Stored data:
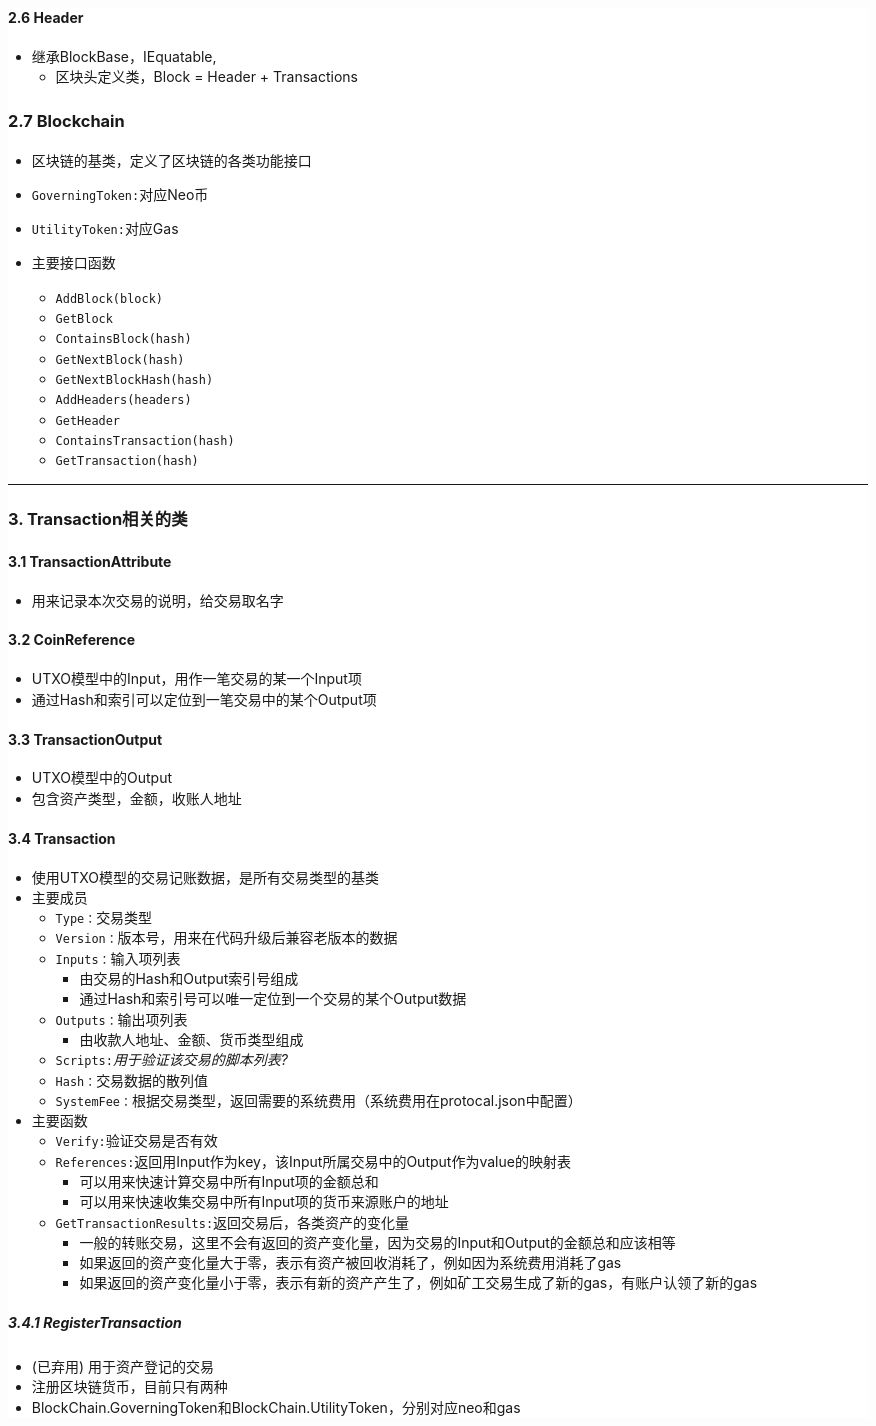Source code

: #### 2.6 Header
* 继承BlockBase，IEquatable, 
  * 区块头定义类，Block = Header + Transactions

### 2.7 Blockchain
* 区块链的基类，定义了区块链的各类功能接口
* `GoverningToken:`对应Neo币
* `UtilityToken:`对应Gas

* 主要接口函数
  * `AddBlock(block)`
  * `GetBlock`
  * `ContainsBlock(hash)`
  * `GetNextBlock(hash)`
  * `GetNextBlockHash(hash)`
  * `AddHeaders(headers)`
  * `GetHeader`
  * `ContainsTransaction(hash)`
  * `GetTransaction(hash)`

---
### 3. Transaction相关的类
#### 3.1 TransactionAttribute
* 用来记录本次交易的说明，给交易取名字
#### 3.2 CoinReference
* UTXO模型中的Input，用作一笔交易的某一个Input项
* 通过Hash和索引可以定位到一笔交易中的某个Output项
 
#### 3.3 TransactionOutput
* UTXO模型中的Output
* 包含资产类型，金额，收账人地址

#### 3.4 Transaction
* 使用UTXO模型的交易记账数据，是所有交易类型的基类
* 主要成员
  * `Type：`交易类型
  * `Version：`版本号，用来在代码升级后兼容老版本的数据
  * `Inputs：`输入项列表
    * 由交易的Hash和Output索引号组成
    * 通过Hash和索引号可以唯一定位到一个交易的某个Output数据
  * `Outputs：`输出项列表
    * 由收款人地址、金额、货币类型组成
  * `Scripts:`*用于验证该交易的脚本列表?*
  * `Hash：`交易数据的散列值
  * `SystemFee：`根据交易类型，返回需要的系统费用（系统费用在protocal.json中配置）
* 主要函数
  * `Verify:`验证交易是否有效
  * `References:`返回用Input作为key，该Input所属交易中的Output作为value的映射表
    * 可以用来快速计算交易中所有Input项的金额总和
    * 可以用来快速收集交易中所有Input项的货币来源账户的地址
  * `GetTransactionResults:`返回交易后，各类资产的变化量
    * 一般的转账交易，这里不会有返回的资产变化量，因为交易的Input和Output的金额总和应该相等
    * 如果返回的资产变化量大于零，表示有资产被回收消耗了，例如因为系统费用消耗了gas
    * 如果返回的资产变化量小于零，表示有新的资产产生了，例如矿工交易生成了新的gas，有账户认领了新的gas
##### 3.4.1 RegisterTransaction
* (已弃用) 用于资产登记的交易
* 注册区块链货币，目前只有两种
* BlockChain.GoverningToken和BlockChain.UtilityToken，分别对应neo和gas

» **PROBLEM STATEMENT**: Could you write out every record exactly, leaving the pictures out?

» **ANSWER SECTION**:
Source code

: #### 2.6 Header
* 继承BlockBase，IEquatable, 
  * 区块头定义类，Block = Header + Transactions

### 2.7 Blockchain
* 区块链的基类，定义了区块链的各类功能接口
* `GoverningToken:`对应Neo币
* `UtilityToken:`对应Gas

* 主要接口函数
  * `AddBlock(block)`
  * `GetBlock`
  * `ContainsBlock(hash)`
  * `GetNextBlock(hash)`
  * `GetNextBlockHash(hash)`
  * `AddHeaders(headers)`
  * `GetHeader`
  * `ContainsTransaction(hash)`
  * `GetTransaction(hash)`

---
### 3. Transaction相关的类
#### 3.1 TransactionAttribute
* 用来记录本次交易的说明，给交易取名字
#### 3.2 CoinReference
* UTXO模型中的Input，用作一笔交易的某一个Input项
* 通过Hash和索引可以定位到一笔交易中的某个Output项
 
#### 3.3 TransactionOutput
* UTXO模型中的Output
* 包含资产类型，金额，收账人地址

#### 3.4 Transaction
* 使用UTXO模型的交易记账数据，是所有交易类型的基类
* 主要成员
  * `Type：`交易类型
  * `Version：`版本号，用来在代码升级后兼容老版本的数据
  * `Inputs：`输入项列表
    * 由交易的Hash和Output索引号组成
    * 通过Hash和索引号可以唯一定位到一个交易的某个Output数据
  * `Outputs：`输出项列表
    * 由收款人地址、金额、货币类型组成
  * `Scripts:`*用于验证该交易的脚本列表?*
  * `Hash：`交易数据的散列值
  * `SystemFee：`根据交易类型，返回需要的系统费用（系统费用在protocal.json中配置）
* 主要函数
  * `Verify:`验证交易是否有效
  * `References:`返回用Input作为key，该Input所属交易中的Output作为value的映射表
    * 可以用来快速计算交易中所有Input项的金额总和
    * 可以用来快速收集交易中所有Input项的货币来源账户的地址
  * `GetTransactionResults:`返回交易后，各类资产的变化量
    * 一般的转账交易，这里不会有返回的资产变化量，因为交易的Input和Output的金额总和应该相等
    * 如果返回的资产变化量大于零，表示有资产被回收消耗了，例如因为系统费用消耗了gas
    * 如果返回的资产变化量小于零，表示有新的资产产生了，例如矿工交易生成了新的gas，有账户认领了新的gas
##### 3.4.1 RegisterTransaction
* (已弃用) 用于资产登记的交易
* 注册区块链货币，目前只有两种
* BlockChain.GoverningToken和BlockChain.UtilityToken，分别对应neo和gas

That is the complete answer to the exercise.